Pourquoi pensez-vous que c'est le cas ?

C'est certainement aussi grâce à des personnes comme Markus, qui d'une part sont à l'écoute et d'autre part n'ont pas peur d'embaucher quelqu'un qui n'a pas 30 ans d'expérience dans le métier.

Dites-nous quelque chose de critique à propos de Markus et de son peuple.

J'ai déjà dit tout ce que je pouvais dire : Markus est parfois un peu trop optimiste. Mais cela fait partie de son travail. Il n'y a vraiment rien de dérangeant.

À qui ou pour quelles tâches recommanderiez-vous Ambrosys ?
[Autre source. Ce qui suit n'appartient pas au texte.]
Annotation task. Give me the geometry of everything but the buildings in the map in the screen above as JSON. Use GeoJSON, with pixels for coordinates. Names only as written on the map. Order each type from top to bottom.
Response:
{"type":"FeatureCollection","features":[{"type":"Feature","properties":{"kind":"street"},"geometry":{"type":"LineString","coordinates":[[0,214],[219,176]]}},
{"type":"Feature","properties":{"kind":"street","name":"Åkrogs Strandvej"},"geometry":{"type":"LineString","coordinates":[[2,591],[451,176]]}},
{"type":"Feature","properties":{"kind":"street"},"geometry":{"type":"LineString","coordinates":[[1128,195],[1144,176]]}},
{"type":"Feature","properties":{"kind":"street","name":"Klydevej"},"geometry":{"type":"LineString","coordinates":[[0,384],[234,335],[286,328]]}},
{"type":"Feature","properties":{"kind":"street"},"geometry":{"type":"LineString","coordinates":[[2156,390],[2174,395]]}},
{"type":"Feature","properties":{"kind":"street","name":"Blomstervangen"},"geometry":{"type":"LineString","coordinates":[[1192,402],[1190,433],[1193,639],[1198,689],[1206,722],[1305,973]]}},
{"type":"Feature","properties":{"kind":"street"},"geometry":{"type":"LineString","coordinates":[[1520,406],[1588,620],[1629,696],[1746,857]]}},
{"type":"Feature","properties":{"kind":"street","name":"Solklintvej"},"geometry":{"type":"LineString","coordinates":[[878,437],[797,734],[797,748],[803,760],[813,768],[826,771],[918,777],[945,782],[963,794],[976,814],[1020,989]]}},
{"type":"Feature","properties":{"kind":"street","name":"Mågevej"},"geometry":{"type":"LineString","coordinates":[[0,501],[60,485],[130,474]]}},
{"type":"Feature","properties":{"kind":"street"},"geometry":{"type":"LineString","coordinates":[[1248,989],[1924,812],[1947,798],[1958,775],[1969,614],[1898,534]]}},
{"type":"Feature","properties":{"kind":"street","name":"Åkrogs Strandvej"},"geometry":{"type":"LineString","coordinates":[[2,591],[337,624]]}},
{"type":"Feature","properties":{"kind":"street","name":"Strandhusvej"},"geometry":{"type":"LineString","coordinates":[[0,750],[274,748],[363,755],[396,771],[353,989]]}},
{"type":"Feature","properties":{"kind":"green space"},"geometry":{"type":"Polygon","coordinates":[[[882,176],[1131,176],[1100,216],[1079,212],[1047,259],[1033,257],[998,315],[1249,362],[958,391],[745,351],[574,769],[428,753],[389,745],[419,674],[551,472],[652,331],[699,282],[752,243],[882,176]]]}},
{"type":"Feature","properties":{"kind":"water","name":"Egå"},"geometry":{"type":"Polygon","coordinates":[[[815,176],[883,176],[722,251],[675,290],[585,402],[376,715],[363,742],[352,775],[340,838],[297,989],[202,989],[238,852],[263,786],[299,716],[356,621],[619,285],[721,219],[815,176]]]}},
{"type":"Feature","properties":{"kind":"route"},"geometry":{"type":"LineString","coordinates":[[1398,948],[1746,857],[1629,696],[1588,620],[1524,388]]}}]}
Dans toutes les situations comme celle que nous avons connue à l'époque : vous savez que des choses incroyablement importantes vont se produire, mais vous ne savez pas dans quelle direction. Vous avez alors besoin de personnes qui ont le courage de s'aventurer en territoire inconnu. Des personnes qui ont de bonnes idées, qui savent regarder à gauche et à droite et apporter de nouvelles choses, même si elles ne sont pas des experts, mais qui ont leurs relations. Cela a très bien fonctionné avec Markus. Nous ne le connaissions pas, il ne nous connaissait pas, mais cela n'avait pas d'importance à ce moment-là. Il a fait son travail et nous avons élaboré un plan qui a fonctionné pendant les quatre années suivantes. Un territoire inconnu ? Je m'en fiche complètement !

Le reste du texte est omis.